Well into the Evening (circa 9 pm), we were Finally There!

John O'Groats - The First and Last in Scotland

We've Finally Made it - Paul by the John O'Groats Sign

Slightly Worse for Wear - Ash by the John O'Groats Sign

Wot no Sign? - We were Slightly Disappointed that there was no Official Sign

Paul Checks in With the Wife - "We've Done it Love - See You Soon"

The Bikes - Probably Glad it was the End Too!

We finished basking in our glory and decided we better get going before the cold set in and to ensure that everything was OK with the hotel reservation in Wick.  The journey back to Wick was much easier and with the tailwind we managed it in record time.  Seventeen miles in an hour with the luggage was unusually fast for us, but we were on a bit of a high and keen to get back to civilisation.

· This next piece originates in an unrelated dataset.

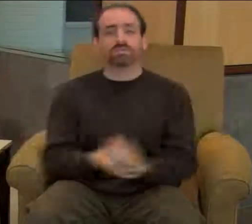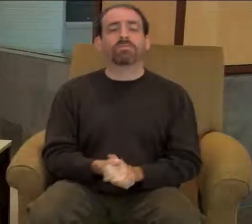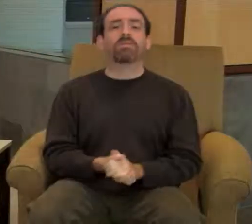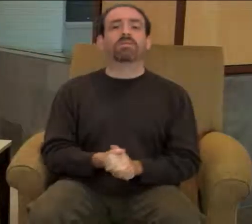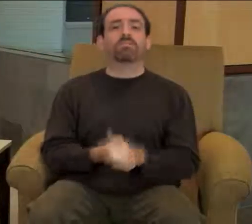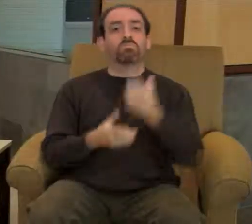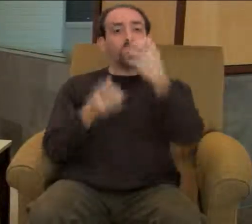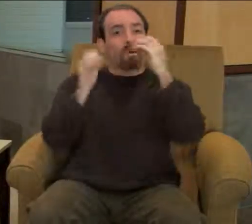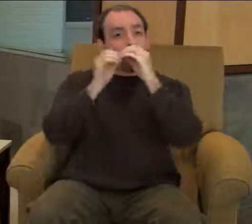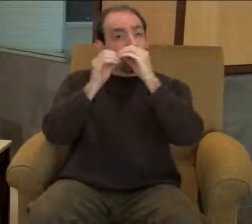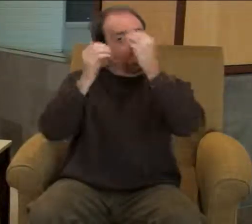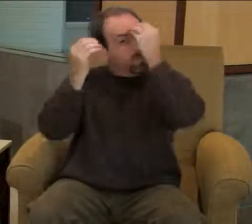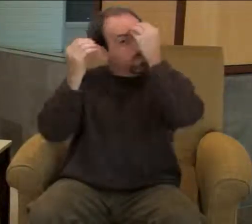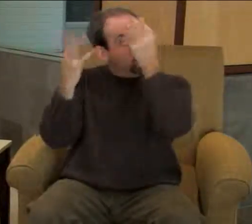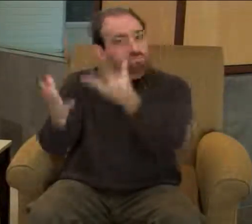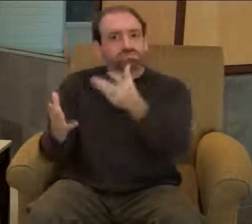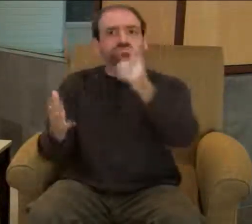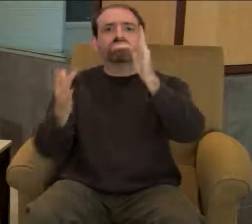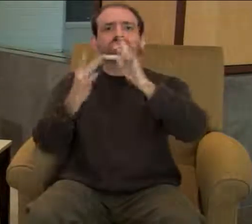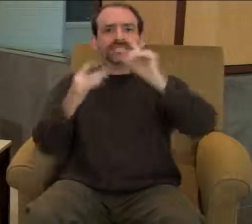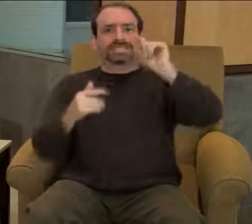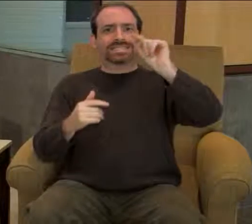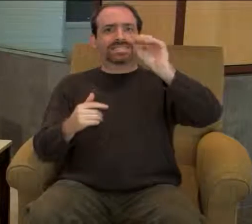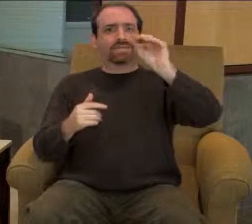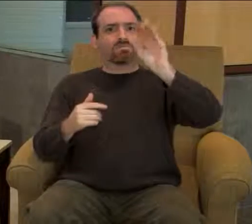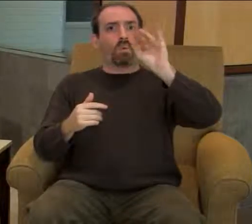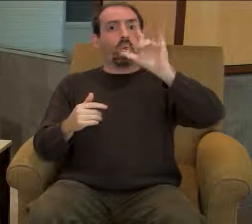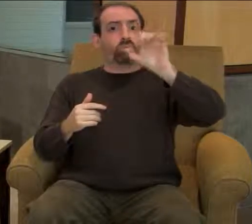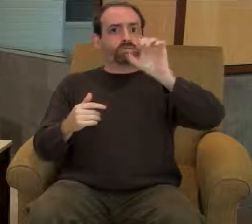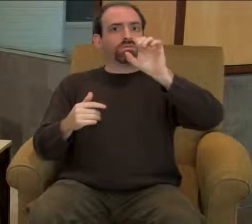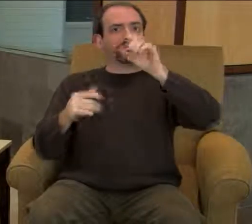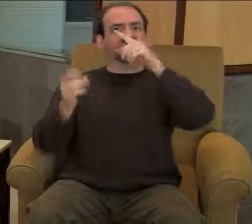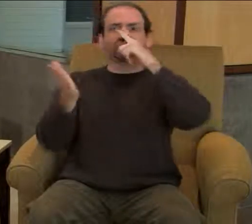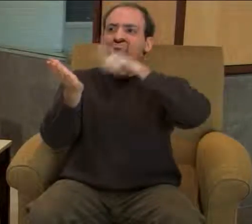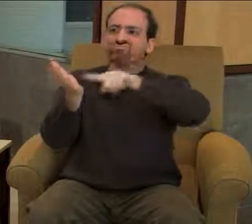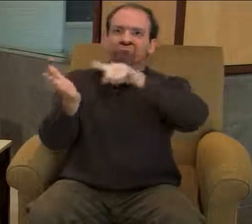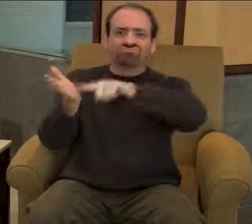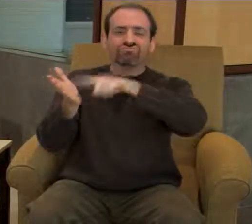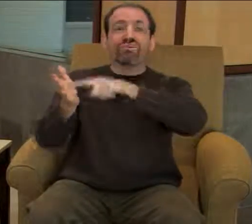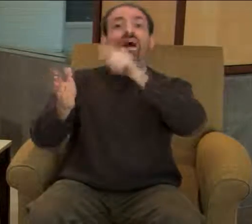More information on T-Mobile wireless device models and T-Mobile unlimited data plans is available at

Fortunately everything was OK at the hotel and we checked in OK, although it was well after 10pm by now.  A porter found us a suitable indoor location, down one of the corridors, to park the bikes and we went to remove the layers of lycra for the very last time.  As it was now pretty late we’d run out of dining options.  Paul wasn’t too bad off the back of his haggis and chips, but I needed to eat again.   The hotel had stopped serving meals and there wasn’t too much on offer now in Wick.  I think there was a curry hose open, but Paul didn’t fancy it.  We went back to the Hotel and the night porter kindly offered to rustle up some sandwiches for me.  We had a couple of quite celebratory drinks and relaxed in the knowledge that all our pedalling was done.